READING TEXT:
=== Begin Enclosure ===

So, for example, the sale of goods or services generally will fall within the so-called “consumer and trader” dispute jurisdiction – so called because that’s the label that the ACLFTA gives it, but the definition of that jurisdiction does not require identification of either a “consumer” or a “trader”. By contrast, what amounts to a “domestic building dispute” or a “retail lease” can be more contentious in borderline cases.

It can therefore be seen that many kinds of dispute can be sent to VCAT for resolution. VCAT is designed to be adaptable to the variety of matters it handles, from the unrepresented consumer complaining about the length of curtains bought from the local, small retailer, to multimillion-dollar retail leasing or building dispute.

There is no monetary limit to VCAT’s jurisdiction. However, the Constitution and the Judiciary Act 1903 (Cth) (Judiciary Act) together significantly limit VCAT’s jurisdiction.

Thurin: background and issues

Thurin is the natural consequence of a couple of relatively recent decisions.

=== End Enclosure ===

WORK TO COMPLETE:
1. Can you extract the part of the passage on VCAT's jurisdiction that runs from "There is no" up to and including "relatively recent decisions."?
2. Would you copy from the rows below, from the line with "Each image here" up to and including the line with "0.217416, -0.154549, 1.845492]]", and nothing else?

EXERCISE INPUTS:
=== Begin Enclosure ===

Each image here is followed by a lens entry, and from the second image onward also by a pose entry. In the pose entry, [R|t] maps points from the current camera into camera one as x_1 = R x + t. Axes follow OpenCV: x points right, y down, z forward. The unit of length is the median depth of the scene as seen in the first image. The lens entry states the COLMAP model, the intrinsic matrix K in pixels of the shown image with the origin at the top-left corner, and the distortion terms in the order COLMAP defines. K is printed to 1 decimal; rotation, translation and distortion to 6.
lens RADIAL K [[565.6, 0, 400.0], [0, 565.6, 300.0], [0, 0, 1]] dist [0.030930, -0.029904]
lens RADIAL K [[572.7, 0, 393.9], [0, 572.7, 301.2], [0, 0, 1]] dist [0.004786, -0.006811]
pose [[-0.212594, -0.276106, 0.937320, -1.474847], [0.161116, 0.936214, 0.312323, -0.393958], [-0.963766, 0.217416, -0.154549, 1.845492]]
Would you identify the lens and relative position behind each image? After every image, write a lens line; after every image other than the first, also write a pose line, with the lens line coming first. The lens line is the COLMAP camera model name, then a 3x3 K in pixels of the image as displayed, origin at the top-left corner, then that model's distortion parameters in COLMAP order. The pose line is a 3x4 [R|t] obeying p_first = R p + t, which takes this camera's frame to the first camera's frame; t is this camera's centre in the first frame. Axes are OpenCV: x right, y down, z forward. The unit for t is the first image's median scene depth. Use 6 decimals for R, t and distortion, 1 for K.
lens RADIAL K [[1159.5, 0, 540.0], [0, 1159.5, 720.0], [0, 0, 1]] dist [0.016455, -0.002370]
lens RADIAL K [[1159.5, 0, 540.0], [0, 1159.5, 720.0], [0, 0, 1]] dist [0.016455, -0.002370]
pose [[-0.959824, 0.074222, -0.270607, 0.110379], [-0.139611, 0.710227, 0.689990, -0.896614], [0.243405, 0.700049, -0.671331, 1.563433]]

=== End Enclosure ===
=== Begin Enclosure ===

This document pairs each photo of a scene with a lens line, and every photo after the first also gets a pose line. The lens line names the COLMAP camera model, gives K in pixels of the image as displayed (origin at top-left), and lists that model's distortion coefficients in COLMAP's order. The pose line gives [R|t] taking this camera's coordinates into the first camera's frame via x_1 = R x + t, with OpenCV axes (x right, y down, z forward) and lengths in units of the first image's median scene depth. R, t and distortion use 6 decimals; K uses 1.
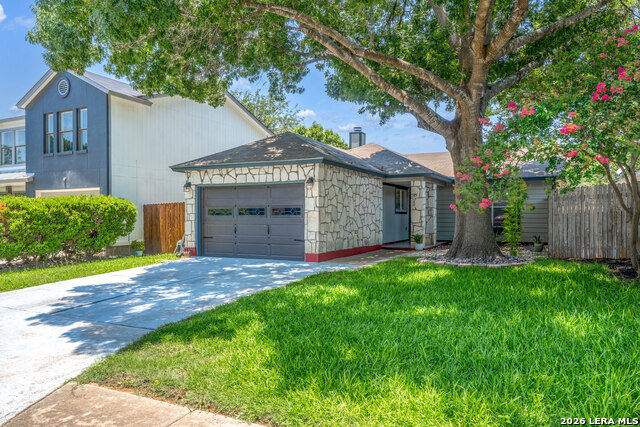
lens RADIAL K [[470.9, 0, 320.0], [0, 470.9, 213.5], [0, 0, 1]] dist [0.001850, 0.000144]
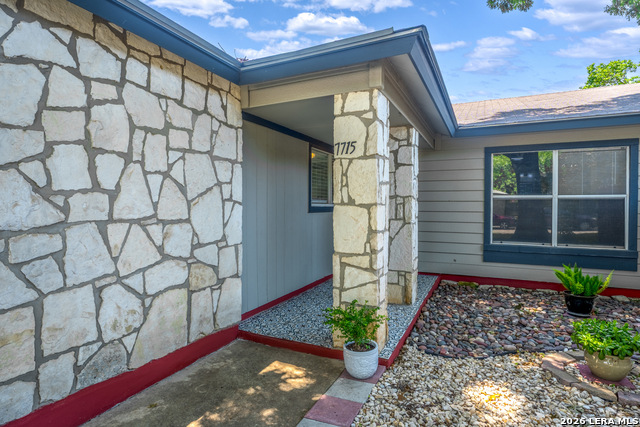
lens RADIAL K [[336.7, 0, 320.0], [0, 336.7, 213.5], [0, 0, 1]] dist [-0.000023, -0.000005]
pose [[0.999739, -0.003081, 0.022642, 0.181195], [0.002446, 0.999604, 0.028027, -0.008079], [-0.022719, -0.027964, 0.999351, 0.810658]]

=== End Enclosure ===
=== Begin Enclosure ===

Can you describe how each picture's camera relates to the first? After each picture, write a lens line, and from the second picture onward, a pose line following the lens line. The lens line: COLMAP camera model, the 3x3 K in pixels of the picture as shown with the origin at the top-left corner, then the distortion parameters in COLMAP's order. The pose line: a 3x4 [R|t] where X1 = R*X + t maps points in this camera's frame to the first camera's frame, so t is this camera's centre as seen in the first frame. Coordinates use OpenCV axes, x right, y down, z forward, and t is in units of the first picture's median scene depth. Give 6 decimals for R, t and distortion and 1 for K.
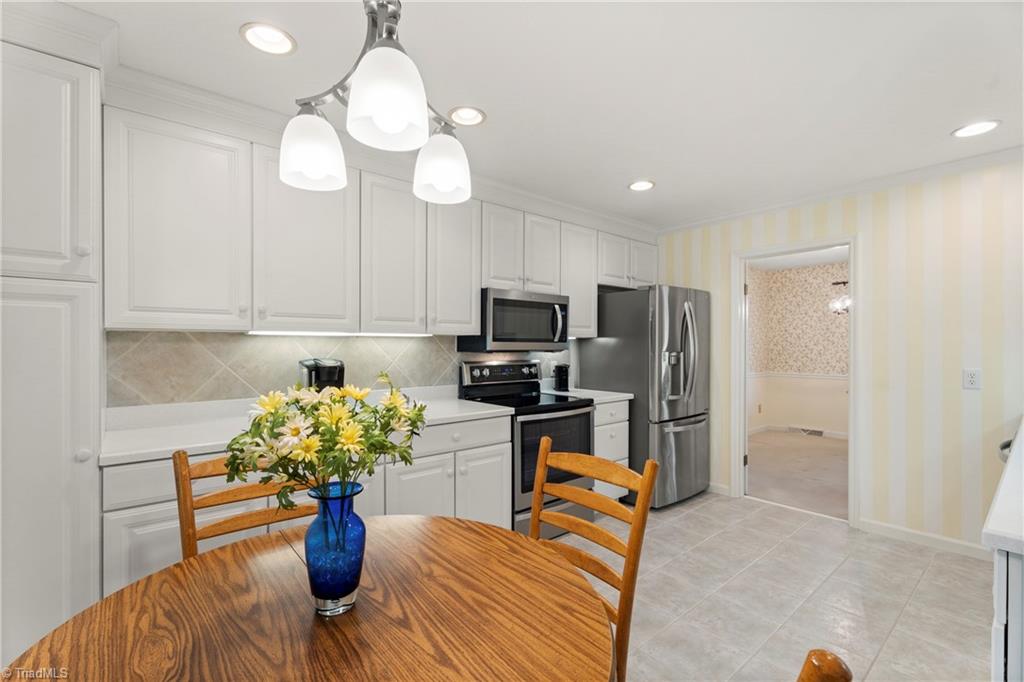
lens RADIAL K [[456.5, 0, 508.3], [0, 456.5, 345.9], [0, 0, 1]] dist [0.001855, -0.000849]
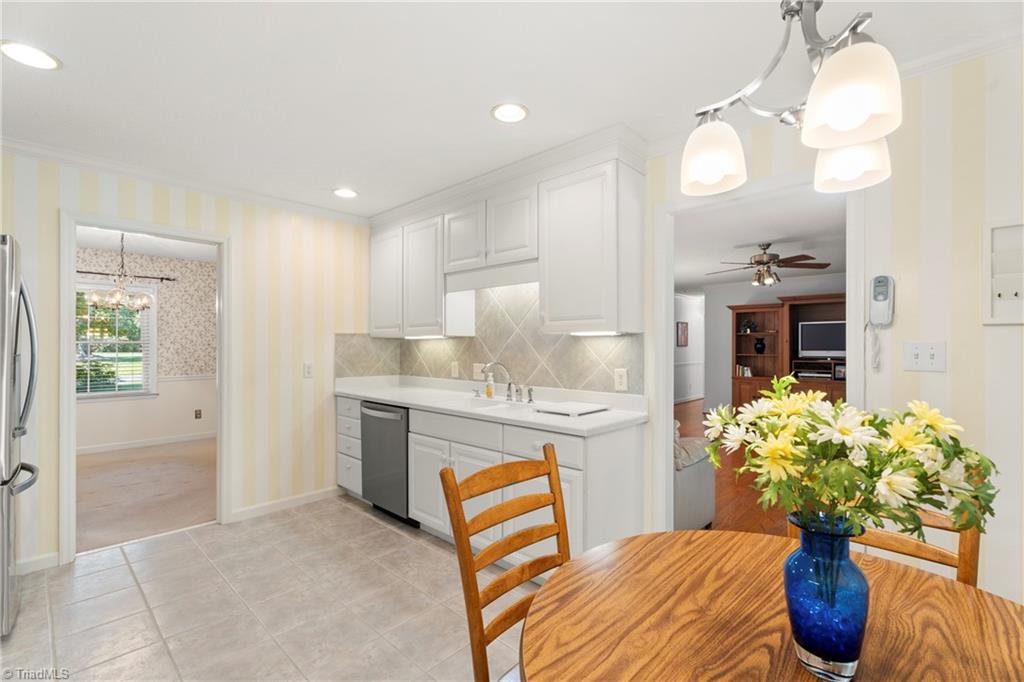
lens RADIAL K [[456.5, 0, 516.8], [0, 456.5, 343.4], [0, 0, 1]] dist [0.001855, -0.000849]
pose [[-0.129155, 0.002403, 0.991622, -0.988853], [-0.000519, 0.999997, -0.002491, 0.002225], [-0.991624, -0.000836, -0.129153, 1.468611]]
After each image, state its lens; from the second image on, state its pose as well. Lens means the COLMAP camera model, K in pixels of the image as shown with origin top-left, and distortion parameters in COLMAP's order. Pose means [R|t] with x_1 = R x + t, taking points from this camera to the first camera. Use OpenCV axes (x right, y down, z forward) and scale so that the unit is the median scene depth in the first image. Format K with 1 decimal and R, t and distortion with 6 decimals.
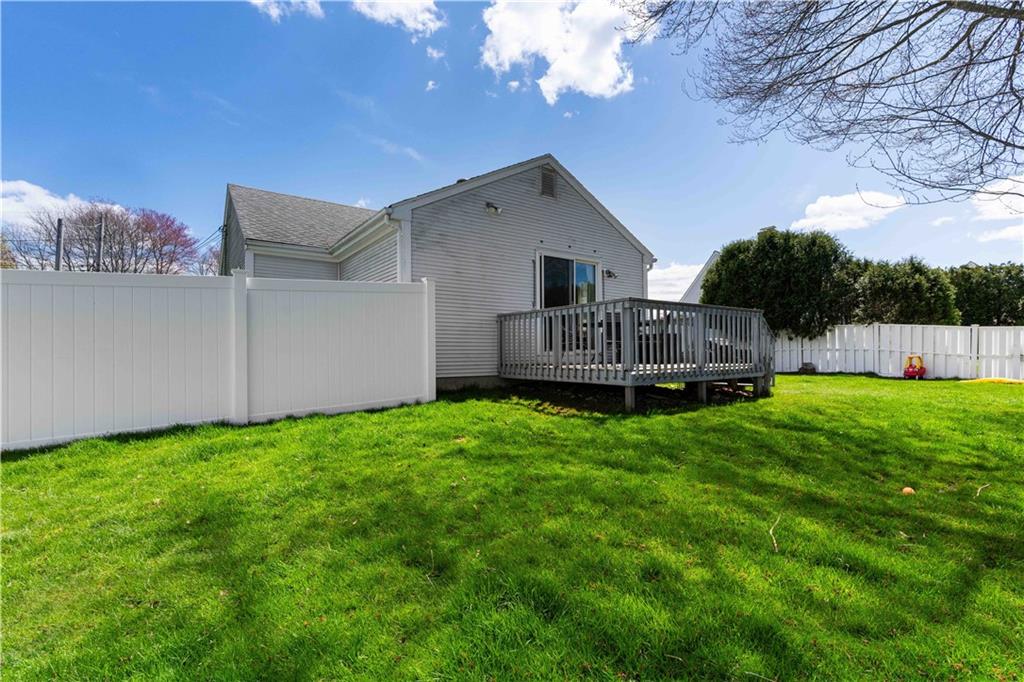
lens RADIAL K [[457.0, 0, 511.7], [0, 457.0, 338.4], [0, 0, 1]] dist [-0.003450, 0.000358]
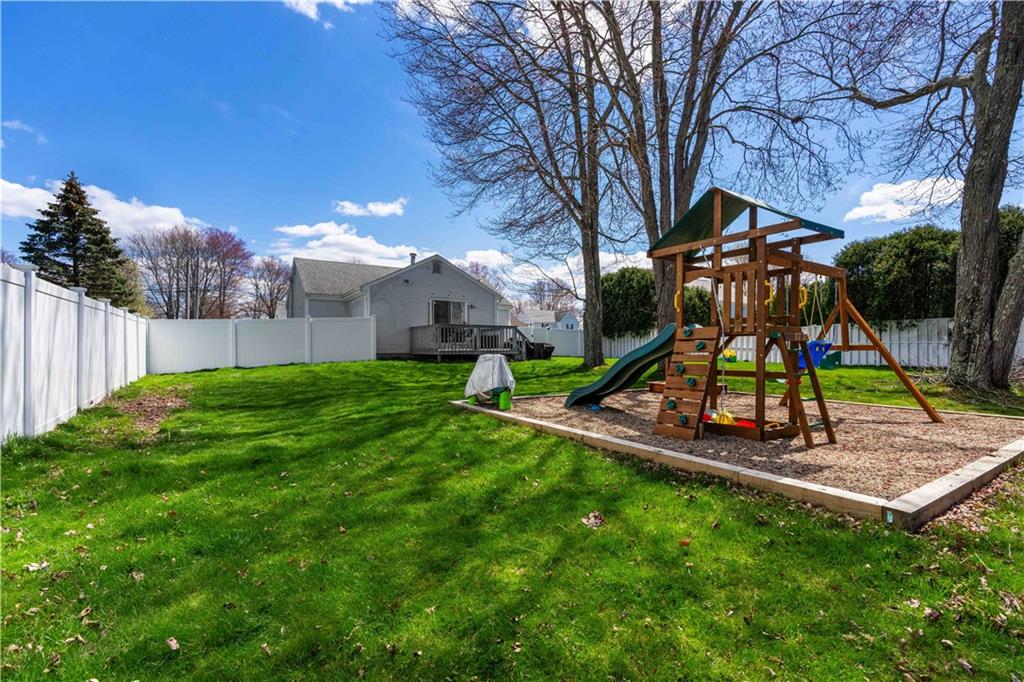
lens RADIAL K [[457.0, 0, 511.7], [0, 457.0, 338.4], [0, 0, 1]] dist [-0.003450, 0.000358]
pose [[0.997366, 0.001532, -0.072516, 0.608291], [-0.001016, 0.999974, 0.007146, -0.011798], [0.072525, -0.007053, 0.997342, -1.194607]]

=== End Enclosure ===

RESULTS FOR EACH TASK:
1.
There is no monetary limit to VCAT’s jurisdiction. However, the Constitution and the Judiciary Act 1903 (Cth) (Judiciary Act) together significantly limit VCAT’s jurisdiction.

Thurin: background and issues

Thurin is the natural consequence of a couple of relatively recent decisions.

2.
Each image here is followed by a lens entry, and from the second image onward also by a pose entry. In the pose entry, [R|t] maps points from the current camera into camera one as x_1 = R x + t. Axes follow OpenCV: x points right, y down, z forward. The unit of length is the median depth of the scene as seen in the first image. The lens entry states the COLMAP model, the intrinsic matrix K in pixels of the shown image with the origin at the top-left corner, and the distortion terms in the order COLMAP defines. K is printed to 1 decimal; rotation, translation and distortion to 6.
lens RADIAL K [[565.6, 0, 400.0], [0, 565.6, 300.0], [0, 0, 1]] dist [0.030930, -0.029904]
lens RADIAL K [[572.7, 0, 393.9], [0, 572.7, 301.2], [0, 0, 1]] dist [0.004786, -0.006811]
pose [[-0.212594, -0.276106, 0.937320, -1.474847], [0.161116, 0.936214, 0.312323, -0.393958], [-0.963766, 0.217416, -0.154549, 1.845492]]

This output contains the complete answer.